Recast these lines as a JSON list of strings, one string per line, with blank lines left out. Begin at the line that contains "<div style='text-align: center;'>" and stop after the line that contains "process divided in".

● EXERCISE MATERIALS:
--- START ---

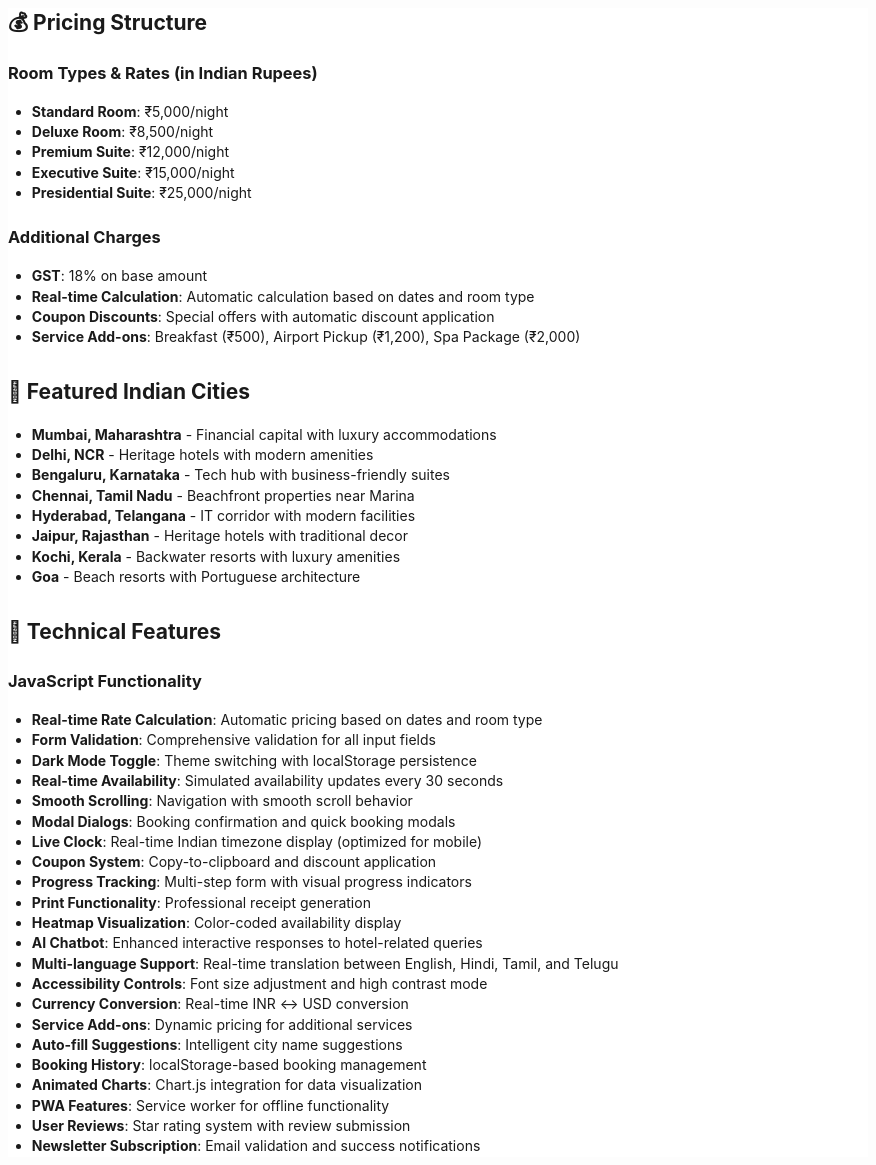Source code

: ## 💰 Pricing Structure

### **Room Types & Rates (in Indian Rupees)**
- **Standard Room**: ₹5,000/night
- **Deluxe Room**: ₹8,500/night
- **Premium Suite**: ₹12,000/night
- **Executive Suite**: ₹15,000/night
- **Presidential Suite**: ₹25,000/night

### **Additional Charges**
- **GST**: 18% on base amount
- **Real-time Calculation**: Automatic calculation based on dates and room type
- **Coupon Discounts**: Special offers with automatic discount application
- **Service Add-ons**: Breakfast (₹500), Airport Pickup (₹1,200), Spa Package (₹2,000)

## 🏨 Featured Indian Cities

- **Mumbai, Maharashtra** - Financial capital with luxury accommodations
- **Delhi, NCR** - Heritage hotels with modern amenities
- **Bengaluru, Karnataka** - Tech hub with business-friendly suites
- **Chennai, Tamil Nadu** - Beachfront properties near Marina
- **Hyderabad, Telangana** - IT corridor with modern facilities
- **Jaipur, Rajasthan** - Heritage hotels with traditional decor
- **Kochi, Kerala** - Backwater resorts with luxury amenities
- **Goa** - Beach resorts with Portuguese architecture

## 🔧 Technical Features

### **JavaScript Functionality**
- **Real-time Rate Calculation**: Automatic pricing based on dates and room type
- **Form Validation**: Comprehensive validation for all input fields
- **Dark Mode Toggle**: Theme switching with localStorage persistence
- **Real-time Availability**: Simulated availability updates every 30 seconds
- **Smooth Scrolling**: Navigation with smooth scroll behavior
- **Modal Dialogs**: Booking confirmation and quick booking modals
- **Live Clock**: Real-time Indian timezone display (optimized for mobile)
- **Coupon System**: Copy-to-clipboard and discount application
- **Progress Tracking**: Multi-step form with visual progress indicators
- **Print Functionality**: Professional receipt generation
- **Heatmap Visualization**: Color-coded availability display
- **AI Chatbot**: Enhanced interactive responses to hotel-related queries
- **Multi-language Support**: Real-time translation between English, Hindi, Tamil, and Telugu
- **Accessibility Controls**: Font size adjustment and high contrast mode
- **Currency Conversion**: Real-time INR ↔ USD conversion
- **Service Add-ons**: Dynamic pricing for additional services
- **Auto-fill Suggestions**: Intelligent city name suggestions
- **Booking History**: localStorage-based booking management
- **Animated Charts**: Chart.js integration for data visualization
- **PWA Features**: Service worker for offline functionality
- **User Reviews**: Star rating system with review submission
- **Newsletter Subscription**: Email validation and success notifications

--- END ---
--- START ---

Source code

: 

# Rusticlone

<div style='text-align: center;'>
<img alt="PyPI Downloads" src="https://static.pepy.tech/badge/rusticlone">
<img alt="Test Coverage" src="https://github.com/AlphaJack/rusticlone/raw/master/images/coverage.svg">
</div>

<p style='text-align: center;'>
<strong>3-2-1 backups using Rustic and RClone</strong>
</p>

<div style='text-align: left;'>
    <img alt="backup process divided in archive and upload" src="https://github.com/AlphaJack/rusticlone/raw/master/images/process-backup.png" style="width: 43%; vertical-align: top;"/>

--- END ---

● ANSWER TO THIS TASK:
[
  "<div style='text-align: center;'>",
  "<img alt=\"PyPI Downloads\" src=\"https://static.pepy.tech/badge/rusticlone\">",
  "<img alt=\"Test Coverage\" src=\"https://github.com/AlphaJack/rusticlone/raw/master/images/coverage.svg\">",
  "</div>",
  "<p style='text-align: center;'>",
  "<strong>3-2-1 backups using Rustic and RClone</strong>",
  "</p>",
  "<div style='text-align: left;'>",
  "    <img alt=\"backup process divided in archive and upload\" src=\"https://github.com/AlphaJack/rusticlone/raw/master/images/process-backup.png\" style=\"width: 43%; vertical-align: top;\"/>"
]